▶ **EXERCISE TEXT**:
________

Trusting Data for Action
Can you trust every bit of data and information coming across your desk, your screen, or shared during a meeting? Probably not. How much of it is good? How good is it? One would like to think most of it is good, even quite good since millions have been invested in measurement and data collection systems, in report development, in database and data warehouse to ensure the right data and information are always available at your fingertips at all times. Today, the speed of business is such that regardless of how good, reliable, fresh, and "trustable" the information is, we will use it in taking immediate action or in shaping future actions and decisions.
Then one day, we pick out an inconsistency and start pulling the data, the information, the reports apart. At this moment we realize the magnitude of the challenge of ensuring data quality throughout the life cycle of each data element that makes its way to a user or a system for immediate or future actions. There is a long list of things that can go wrong: wrong measurement system, poor calibration, undetected defective meters, manual data entry error, transcription error, wrong correction factors, engineering unit mismatch, stalled readings from sensors, missing or bad data in a file or in data historian stream, corrupted records, data loss due to communication system failure, wrong date and time reference, data from another system not available on time, gross error, bad presentation of the information, etc.

________

Stored items

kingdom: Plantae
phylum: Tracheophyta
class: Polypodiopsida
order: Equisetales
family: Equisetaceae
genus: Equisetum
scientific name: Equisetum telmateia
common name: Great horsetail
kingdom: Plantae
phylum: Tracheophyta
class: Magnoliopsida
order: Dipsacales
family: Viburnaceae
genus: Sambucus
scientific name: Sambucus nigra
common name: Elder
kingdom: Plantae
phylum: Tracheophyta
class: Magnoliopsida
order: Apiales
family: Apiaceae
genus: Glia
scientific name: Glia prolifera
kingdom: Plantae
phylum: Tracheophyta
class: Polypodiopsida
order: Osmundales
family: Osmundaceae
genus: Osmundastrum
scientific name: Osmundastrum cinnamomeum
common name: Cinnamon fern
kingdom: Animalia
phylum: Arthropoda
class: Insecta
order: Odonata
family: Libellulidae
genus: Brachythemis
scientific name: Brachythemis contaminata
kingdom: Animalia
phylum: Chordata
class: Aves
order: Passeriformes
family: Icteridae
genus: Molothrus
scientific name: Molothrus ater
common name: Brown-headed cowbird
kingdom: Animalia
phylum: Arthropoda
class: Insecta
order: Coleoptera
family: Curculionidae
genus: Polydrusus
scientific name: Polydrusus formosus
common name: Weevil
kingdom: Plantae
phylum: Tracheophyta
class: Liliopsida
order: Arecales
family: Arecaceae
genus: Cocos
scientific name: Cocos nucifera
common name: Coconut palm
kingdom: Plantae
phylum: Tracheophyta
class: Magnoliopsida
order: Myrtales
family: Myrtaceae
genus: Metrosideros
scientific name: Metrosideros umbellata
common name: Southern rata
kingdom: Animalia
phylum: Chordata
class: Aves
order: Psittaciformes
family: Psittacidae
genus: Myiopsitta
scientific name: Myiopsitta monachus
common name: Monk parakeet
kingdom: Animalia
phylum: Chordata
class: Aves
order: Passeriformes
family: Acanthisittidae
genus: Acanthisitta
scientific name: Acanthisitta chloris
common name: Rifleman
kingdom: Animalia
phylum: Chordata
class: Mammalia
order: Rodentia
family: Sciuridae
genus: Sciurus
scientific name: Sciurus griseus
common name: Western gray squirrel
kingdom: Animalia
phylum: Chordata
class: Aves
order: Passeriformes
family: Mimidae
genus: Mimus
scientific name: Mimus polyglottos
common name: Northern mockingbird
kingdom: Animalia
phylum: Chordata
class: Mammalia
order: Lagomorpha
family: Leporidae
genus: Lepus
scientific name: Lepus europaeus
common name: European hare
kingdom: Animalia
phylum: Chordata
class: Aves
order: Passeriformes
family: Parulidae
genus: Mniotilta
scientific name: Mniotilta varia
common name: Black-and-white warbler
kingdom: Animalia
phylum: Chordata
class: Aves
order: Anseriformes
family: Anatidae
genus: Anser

________

▶ **WHAT IS BEING ASKED**: Resume the text on trusting data for action, picking up after its final sentence.

▶ **RESPONSE TO THE TASK**:
In process and manufacturing, information systems should be implemented with a system of checks and balances to maximize the quality of data and the economic potential of data. Creating an environment where data can be trusted is not an afterthought. Data quality, similar to product quality, needs to be built into our business and data management activities so that we can trust data for action at all times.
At Pimsoft, we care about data. Using Sigmafine® as a foundation, we implement the check and balances needed to ensure that anyone in the organization, relying on process and manufacturing data, is getting the best available and technically possible data quality at all and any time. Sigmafine uses proven methodologies based on physical conservation principles and supported by statistics and engineering standards to carry out these checks and balances. Our users can testify to the importance and relevance of data quality in maximizing the value of information.
When it comes to data and information, value and quality are inseparable concepts. You cannot maximize the value from information without trust in your data. Pimsoft and Sigmafine deliver sustainable data quality governance and practices that will have a tangible and lasting impact on your business.
If you are interested to know more, join us at the at the SFUM 2015 on October 20-22, our upcoming annual Sigmafine Users Meeting. You will hear from users about the value of "trustable" information and learn how Pimsoft delivers data quality to its process and manufacturing customers. Learn more here.
Process Industry Professionals: What is your tolerance for bad data quality & poor information?
Whether it is called "Industry 4.0", "Edge Computing", "Big Data" or "IOT", the tolerance of People, Applications and Business Processes to poor data quality in industrial plants is diminishing rapidly. The Modern process industries thrive on readily usable information and credible data to deliver sustainable tangible business results.
Until recently, Data Quality was relegated to Data Validation and Data Reconciliation projects supporting certain specific functions such as production and yield accounting, mostly in hydrocarbon process industries.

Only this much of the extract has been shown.